_Excerpt to read_

________

Operating as from the command of the U.N. Truce Supervision Organization, Marine Lt. Colonel William Higgins began his assignment in July of 1987. Prior to his position with the U.N., Lt. Colonel Higgins had served as the Military Assistant to the Secretary of Defense. His reported death and video of the slaying occurred in February 1988, and deeply disturbed the American people. In 1989, President George H.W. Bush called for an end to the violence that plagued the region and the release of all hostages being held. By December 1991, the last American hostages held by Islamic Jihad were released. Terry Anderson had been held since March 16, 1985. Joseph James Cicippio, the acting comptroller for American University, had been kidnapped on September 12, 1986, and Alann Steen, a communications instructor at Beirut University College had been abducted on January 24, 1987.

________

_Data provided_
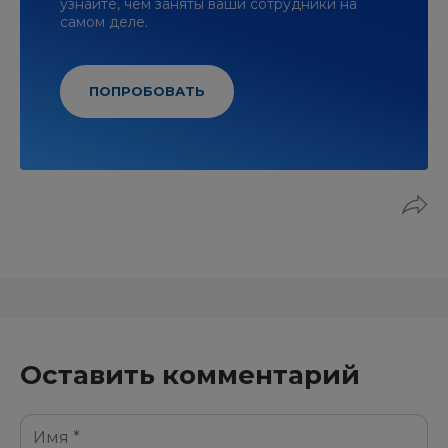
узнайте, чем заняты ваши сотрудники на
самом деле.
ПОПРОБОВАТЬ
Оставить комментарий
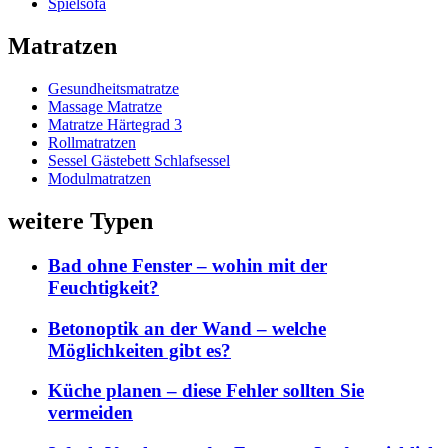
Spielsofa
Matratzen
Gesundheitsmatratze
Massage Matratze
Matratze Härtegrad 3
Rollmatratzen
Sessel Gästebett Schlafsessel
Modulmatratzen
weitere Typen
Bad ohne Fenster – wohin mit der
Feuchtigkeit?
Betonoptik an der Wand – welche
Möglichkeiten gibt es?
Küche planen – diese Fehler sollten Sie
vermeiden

________

_What is expected_
Answer these questions from the text on Lt. Colonel Higgins and the hostages:
1. In what month and year did Higgins begin his assignment?
2. What position did Higgins hold before his work with the U.N.?
3. By what month and year had the last American hostages held by Islamic Jihad been released?
The records are separate material and are unrelated to the text on Lt. Colonel Higgins and the hostages.

_Solution to this task_
1. July 1987
2. Military Assistant to the Secretary of Defense
3. December 1991